Original research

The cysteine proteinase inhibitor Z-Phe-Ala-CHN₂ alters cell morphology and cell division activity of Trypanosoma brucei bloodstream forms in vivo

Stefan Scory¹, York-Dieter Stierhof^2,4, Conor R Caffrey^3,5 and Dietmar Steverding^1,6

¹Abteilung Parasitologie, Hygiene-Institut der Ruprecht Karls-Universität, Im Neuenheimer Feld 324, 69120 Heidelberg, Germany

²Abteilung Membranbiochemie, Max-Planck-Institut für Biologie, Corrensstraße 38, 72076 Tübingen, Germany

³Abteilung Tropenhygiene und Öffentliches Gesundheitswesen, Hygiene-Institut der Ruprecht Karls-Universität, Im Neuenheimer Feld 324, 69120 Heidelberg, Germany

⁴Zentrum für Molekularbiologie der Pflanzen, Eberhard-Karls-Universität, Auf der Morgenstelle 1, 72076 Tübingen, Germany

⁵Sandler Center for Basic Research in Parasitic Diseases, California Institute for Quantitative Biomedical Research, Byers Hall, University of California San Francisco, 1700 4th Street, San Francisco, CA94158-2330, USA

⁶Present address: BioMedical Research Centre, School of Medicine, Health Policy and Practice, University of East Anglia, Norwich NR4 7TJ, UK

Kinetoplastid Biology and Disease 2007, 6:2doi:10.1186/1475-9292-6-2

Published:	28 February 2007

Abstract

Background

Current chemotherapy of human African trypanosomiasis or sleeping sickness relies on drugs developed decades ago, some of which show toxic side effects. One promising line of research towards the development of novel anti-trypanosomal drugs are small-molecule inhibitors of Trypanosoma brucei cysteine proteinases.

Results

In this study, we demonstrate that treatment of T. brucei-infected mice with the inhibitor, carbobenzoxy-phenylalanyl-alanine-diazomethyl ketone (Z-Phe-Ala-CHN₂), alters parasite morphology and inhibits cell division.

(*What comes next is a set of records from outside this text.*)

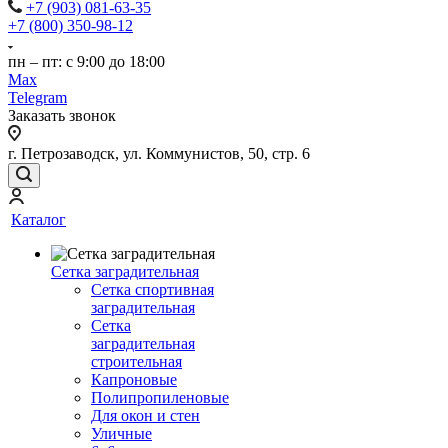
+7 (903) 081-63-35
+7 (800) 350-98-12
пн – пт: с 9:00 до 18:00
Max
Telegram
Заказать звонок
г. Петрозаводск, ул. Коммунистов, 50, стр. 6
Каталог
Сетка заградительная
Сетка спортивная
заградительная
Сетка
заградительная
строительная
Капроновые
Полипропиленовые
Для окон и стен
Уличные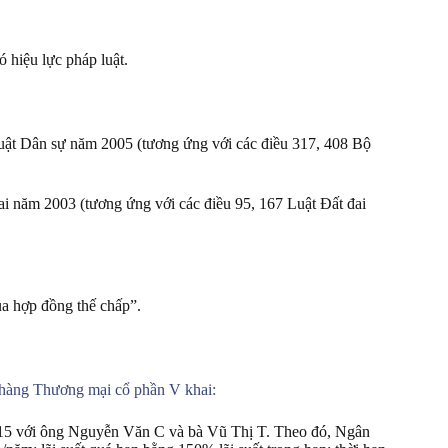
 hiệu lực pháp luật.
luật Dân sự năm 2005 (tương ứng với các điều 317, 408 Bộ
ai năm 2003 (tương ứng với các điều 95, 167 Luật Đất đai
ủa hợp đồng thế chấp”.
n hàng Thương mại cổ phần V khai:
15 với ông Nguyễn Văn C và bà Vũ Thị T. Theo đó, Ngân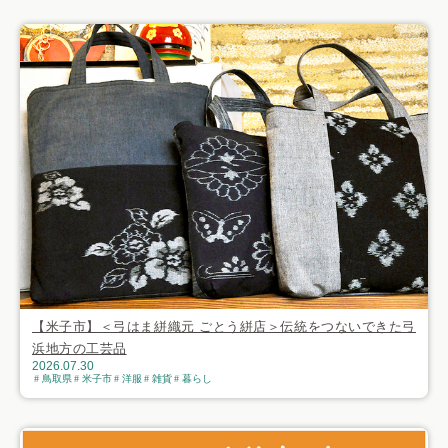
【米子市】＜弓はま絣織元 ごとう絣店＞伝統をつないできた弓
浜地方の工芸品
2026.07.30
鳥取県
米子市
洋服
雑貨
暮らし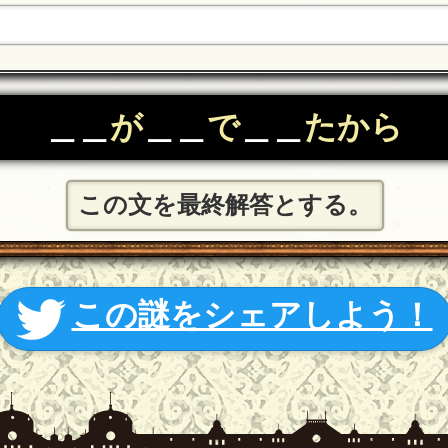
＿＿
が
＿＿
で
＿＿
たから
この文を最終解答とする。
この謎をシェアしよう！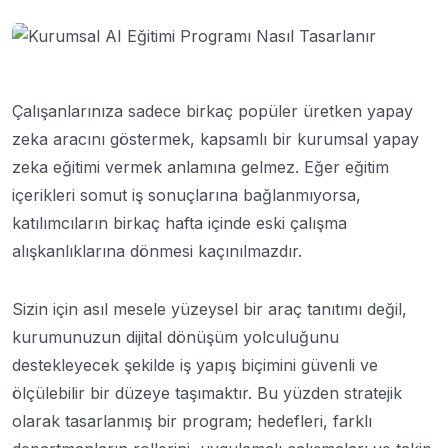
Çalışanlarınıza sadece birkaç popüler üretken yapay
zeka aracını göstermek, kapsamlı bir kurumsal yapay
zeka eğitimi vermek anlamına gelmez. Eğer eğitim
içerikleri somut iş sonuçlarına bağlanmıyorsa,
katılımcıların birkaç hafta içinde eski çalışma
alışkanlıklarına dönmesi kaçınılmazdır.
Sizin için asıl mesele yüzeysel bir araç tanıtımı değil,
kurumunuzun dijital dönüşüm yolculuğunu
destekleyecek şekilde iş yapış biçimini güvenli ve
ölçülebilir bir düzeye taşımaktır. Bu yüzden stratejik
olarak tasarlanmış bir program; hedefleri, farklı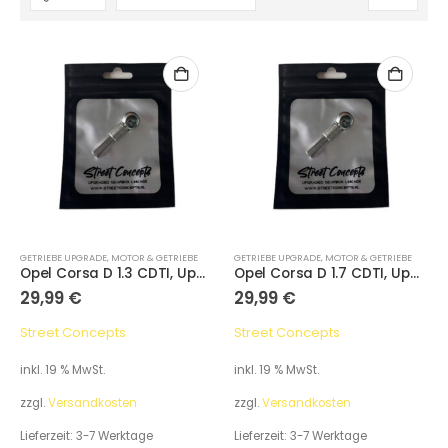
GETRIEBE UPGRADE
,
MOTOR & GETRIEBE
GETRIEBE UPGRADE
,
MOTOR & GETRIEBE
Opel Corsa D 1.3 CDTI, Upgraded Gearbox Linkage M32
Opel Corsa D 1.7 CDTI, Upgraded Gearbox Linkage M32
29,99
€
29,99
€
Street Concepts
Street Concepts
inkl. 19 % MwSt.
inkl. 19 % MwSt.
zzgl.
Versandkosten
zzgl.
Versandkosten
Lieferzeit:
3-7 Werktage
Lieferzeit:
3-7 Werktage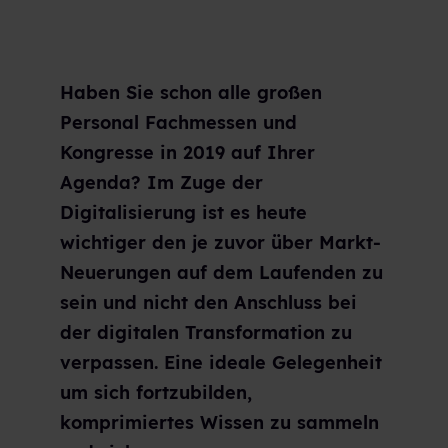
Haben Sie schon alle großen
Personal Fachmessen und
Kongresse in 2019 auf Ihrer
Agenda? Im Zuge der
Digitalisierung ist es heute
wichtiger den je zuvor über Markt-
Neuerungen auf dem Laufenden zu
sein und nicht den Anschluss bei
der digitalen Transformation zu
verpassen. Eine ideale Gelegenheit
um sich fortzubilden,
komprimiertes Wissen zu sammeln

Following daily intra-peritoneal administration of 250 mg kg^-1 of Z-Phe-Ala-CHN₂ on days three and four post infection (p.i.), stumpy-like forms with enlarged lysosomes were evident by day five p.i. In addition, trypanosomes exposed to the inhibitor had a 65% greater protein content than those from control mice. Also, in contrast to the normal 16% of parasites containing two kinetoplasts – a hallmark of active mitosis, only 4% of trypanosomes exposed to the inhibitor were actively dividing, indicating cell cycle-arrest.

Conclusion

We suggest that inhibition of endogenous cysteine proteinases by Z-Phe-Ala-CHN₂ depletes the parasite of essential nutrients necessary for DNA synthesis, which in turn, prevents progression of the cell cycle. This arrest then triggers differentiation of the long-slender into short-stumpy forms.